I hope you’re resting and relaxing over the long weekend. We’ve been working on some projects at our farm property and getting caught up on emails and work. It’s still a million degrees in Texas, which means any time outdoors has been spent in a pool. Count this as your Labor Day grilling plan, plus a weekly meal plan. Here you go!
SUNDAY/MONDAY
Fire up your grill! I’d suggest either this Chile-Rubbed Flank Steak with Chimichurri or Honey Soy Flank Steak with a side of cheese bread. I also love these Ribeye Kabobs or grilled Tri Tip with Fermented Black Bean Sauce (which also appears in my cookbook). You can use the spice rub or the honey-soy marinade for chicken or pork tenderloin as well. The chopped salad recipe from my friend Molly Watson’s newsletter, A Salad A Day, is the perfect Memorial Day Side. Or make Healthy Texas Caviar that you can snack on all day long. I recently tested Alexandra Cook’s Blueberry Lemon Quick Bread, and it would be good enough for dessert.
TUESDAY
Today will be a Tuesday that feels like a Monday. I want a hands-off dinner that I can assemble earlier in the day. Instant Pot Picadillo to the rescue; make it with ground pork, beef or turkey. After it cooks, use a pastry blender to break up the ground meat. Serve with rice or steamed cauliflower to soak up the sauce.
WEDNESDAY
My daughter has an evening volleyball game that’s a bit of a drive during rush hour traffic. I’ll have my husband make a simple pot of spaghetti with Marcella Hazan tomato sauce (we have some frozen that I can transfer to the fridge). Steamed broccoli and a simple salad on the side. If you don’t have homemade sauce, use Rao’s Marinara. Is anyone else nervous that Rao’s recipe is going to change now that they’ve been purchased by Campbells?
THURSDAY
My husband said that someone in his office recently mentioned my chicken pot pie. It made me wonder why I hadn’t made it recently! We have family in town, and this will be the perfect dinner.

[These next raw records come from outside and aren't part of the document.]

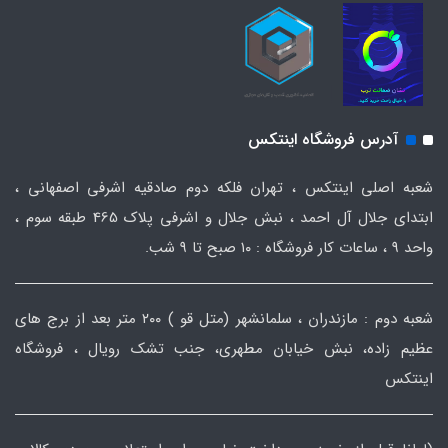
آدرس فروشگاه اینتکس
شعبه اصلی اینتکس ، تهران فلکه دوم صادقیه اشرفی اصفهانی ،
ابتدای جلال آل احمد ، نبش جلال و اشرفی پلاک 465 طبقه سوم ،
واحد ۹ ، ساعات کار فروشگاه : ۱۰ صبح تا ۹ شب.
شعبه دوم : مازندران ، سلمانشهر (متل قو ) ۲۰۰ متر بعد از برج های
عظیم زاده، نبش خیابان مطهری، جنب تشک رویال ، فروشگاه
اینتکس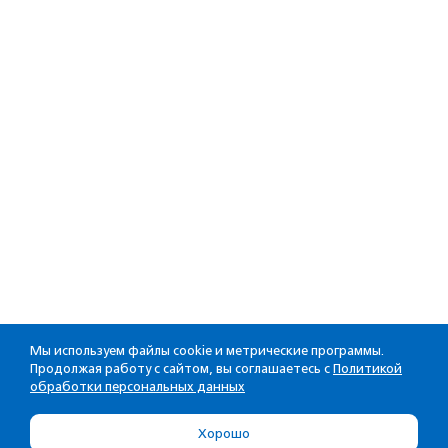
Мы используем файлы cookie и метрические программы.
Продолжая работу с сайтом, вы соглашаетесь с
Политикой
обработки персональных данных
Хорошо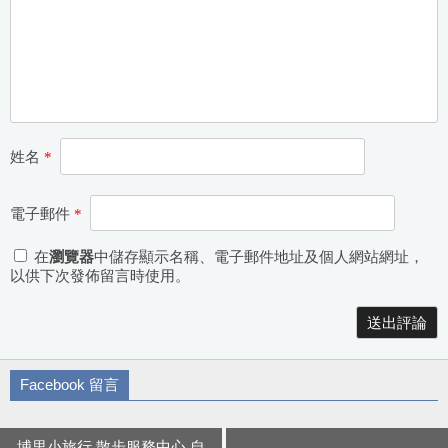
姓名
*
電子郵件
*
在
瀏覽器
中儲存顯示名稱、電子郵件地址及個人網站網址，
以供下次發佈留言時使用。
Alternative:
Facebook 留言
埔里小旅行 散步服務中心 自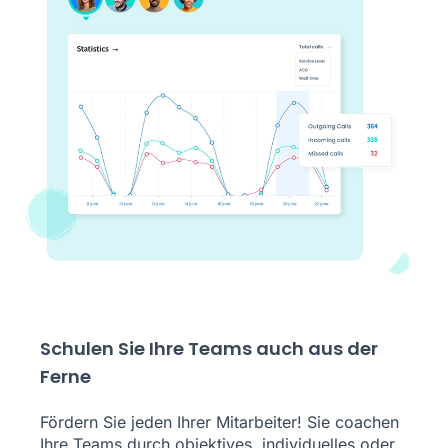
Schulen Sie Ihre Teams auch aus der
Ferne
Fördern Sie jeden Ihrer Mitarbeiter! Sie coachen
Ihre Teams durch objektives, individuelles oder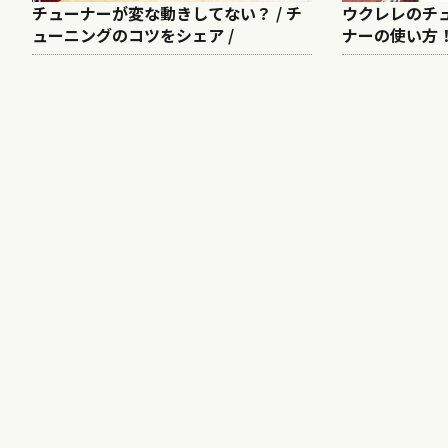
チューナーが変な動きしてない？ / チ
ウクレレのチュ
ューニングのコツをシェア /
ナーの使い方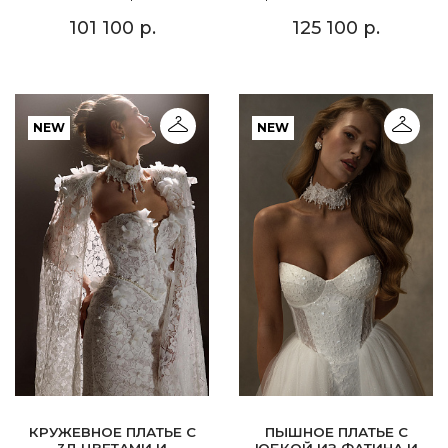
101 100 р.
125 100 р.
NEW
NEW
КРУЖЕВНОЕ ПЛАТЬЕ С
ПЫШНОЕ ПЛАТЬЕ С
3Д ЦВЕТАМИ И
ЮБКОЙ ИЗ ФАТИНА И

Chicken Pot Pie with Puff Pastry Crust
- 2 tablespoons butter
- 2 tablespoons olive oil
- 3 cups diced red potato, skin on (about 1 pound)
- 1 yellow onion, diced
- 2 cups sliced mushrooms (about 8 ounces)
- 2 celery stalks, diced
- 2 carrots, diced
- ¼ cup chopped fresh parsley
- 2 teaspoons chopped fresh thyme
- 6 tablespoons all-purpose flour or arrowroot flour to keep gluten-free
- 2 1/2 cups milk, plus 1 tablespoon for egg wash
- 1/2 cup low-sodium chicken broth
- 2 cups chopped or shredded cooked chicken (about 12 ounces – from a rotisserie chicken or a whole poached chicken breast)
- 1 cup frozen peas
- 1 ½ teaspoons salt
- 1/2 teaspoon freshly ground black pepper
- 2 sheets puff pastry dough, thawed
- 1 egg for pastry wash
- Preheat oven to 375°
- Over medium-high heat, add the butter and oil in a large Dutch oven or high-sided pan, such as a Le Creuset. Add potatoes and the next 6 ingredients (through thyme), and sauté for 5 minutes. Reduce heat to medium-low; sprinkle flour over vegetables. Cook for 5 minutes, stirring frequently. Stir in milk and broth. Increase heat to medium-high. When the liquid starts to bubble, reduce heat and simmer for 5 minutes or until thickened. Add chicken, peas, salt, and pepper and stir to combine. Taste for seasoning and add more salt if necessary. I sometimes add just a dash or two of Tabasco for depth of flavor.
- Spoon the mixture into a 3-quart baking dish. Place two puff pastry sheets on a flour-dusted work surface (cover the remaining dough with a damp towel to keep it from drying). Use a rolling pin to gently roll out the dough and smooth out the seams. Place the dough over the chicken pot pie filling and tuck it around the edges of the baking dish.
- Crack the egg in a small bowl and whisk to scramble. Add 1 tablespoon milk or cream and whisk to combine. Use a pastry brush to apply egg wash on the crust and prick it with a fork in a few spots.
- Place pot pie on a rimmed sheet pan. Bake in the middle of the oven at 375° for 30-40 minutes or until top is golden brown.
FRIDAY
Tonight we’re planning to go out. But on Saturday, I plan to grill one of the recipes we didn’t end up making for Labor Day (see above). We’ll have a baby romaine Caesar salad on the side, along with a healthy dose of green vegetables.
Kelly Powers
This is fun––love the meal plan concept here. It’s very practical and helpful!